More than 900 residents in two villages along the Liwu River (立霧溪) in Hualien County were evacuated yesterday amid warnings that a new landslide-formed barrier lake in Taroko National Park could overflow.
A total of 384 people in 120 households from Fushih Village (富世) and 564 people in 179 households from Sioulin Village (秀林), both in Sioulin Township (秀林), were evacuated to a dormitory of Asia Cement Corp and a school, the township office said.
The evacuation followed reports of rising water levels in a barrier lake that formed after a landslide near the Swallow Grotto Trail (燕子口步道) in Taroko National Park, discovered earlier yesterday by construction workers.
Photo courtesy of the Highway Bureau
The lake and landslide dam are near the 175.5km mark of the Central Cross-Island Highway, known as Provincial Highway No. 8, outside Jin Heng Tunnel (靳珩隧道), the Directorate-General of Highways’ Eastern Region Branch said.

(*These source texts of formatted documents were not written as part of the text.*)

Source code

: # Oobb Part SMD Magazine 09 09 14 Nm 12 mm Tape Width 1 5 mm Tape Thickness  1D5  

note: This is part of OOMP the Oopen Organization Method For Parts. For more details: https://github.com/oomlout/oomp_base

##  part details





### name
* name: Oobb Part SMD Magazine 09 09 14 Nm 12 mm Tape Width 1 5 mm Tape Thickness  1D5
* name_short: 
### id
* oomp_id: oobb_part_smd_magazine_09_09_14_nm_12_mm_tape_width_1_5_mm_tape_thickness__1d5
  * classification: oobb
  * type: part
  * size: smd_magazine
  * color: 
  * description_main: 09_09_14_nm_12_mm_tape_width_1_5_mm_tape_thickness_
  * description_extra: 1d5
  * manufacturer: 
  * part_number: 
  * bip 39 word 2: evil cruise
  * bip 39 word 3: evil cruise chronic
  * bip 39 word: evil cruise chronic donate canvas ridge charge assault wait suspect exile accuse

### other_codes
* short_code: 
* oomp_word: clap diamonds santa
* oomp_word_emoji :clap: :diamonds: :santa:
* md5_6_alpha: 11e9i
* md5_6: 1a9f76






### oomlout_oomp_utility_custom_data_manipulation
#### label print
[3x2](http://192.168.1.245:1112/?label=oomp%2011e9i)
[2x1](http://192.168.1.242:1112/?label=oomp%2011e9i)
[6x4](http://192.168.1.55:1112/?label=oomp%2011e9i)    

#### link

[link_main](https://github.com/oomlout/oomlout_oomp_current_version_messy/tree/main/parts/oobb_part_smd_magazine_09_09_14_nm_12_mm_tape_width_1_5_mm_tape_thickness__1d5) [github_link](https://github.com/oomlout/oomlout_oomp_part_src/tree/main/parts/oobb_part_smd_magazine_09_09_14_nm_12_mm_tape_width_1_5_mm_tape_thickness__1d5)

If the lake were to overflow, floodwaters could reach Jinwen Bridge (錦文橋) near the park entrance within 50 minutes, the Forestry and Nature Conservation Agency’s Hualien Office said.
As of about 5pm, the dam was holding an estimated 270 tonnes of water, enough to raise water levels at Jinwen Bridge by about 5m, tapering to about 2m further downstream where the riverbed widens, it said.
The section of Provincial Highway No. 8 between Taroko National Park and Tiansiang (天祥) was closed from 6pm yesterday until further notice, the Highway Bureau’s Eastern Region Branch Office said.
Floodwaters from the barrier lake could reach the road by about 7pm, the office said.
The Central Weather Administration (CWA) said a weather system near Guam could strengthen into a tropical depression and become a tropical storm today.
Forecast models indicate the system is likely to move through the Bashi Channel between Taiwan and Luzon in the northern Philippines before tracking west toward China’s Hainan Province, bringing rain across Taiwan from tomorrow, the CWA said.
Last month, a barrier lake in the Mataian River (馬太鞍溪) in Hualien burst during Super Typhoon Ragasa, flooding Guangfu Township (光復).
As of yesterday, official figures showed that the disaster left 19 people dead and 157 injured, with five people still missing and 717 rescued, data released on Tuesday showed.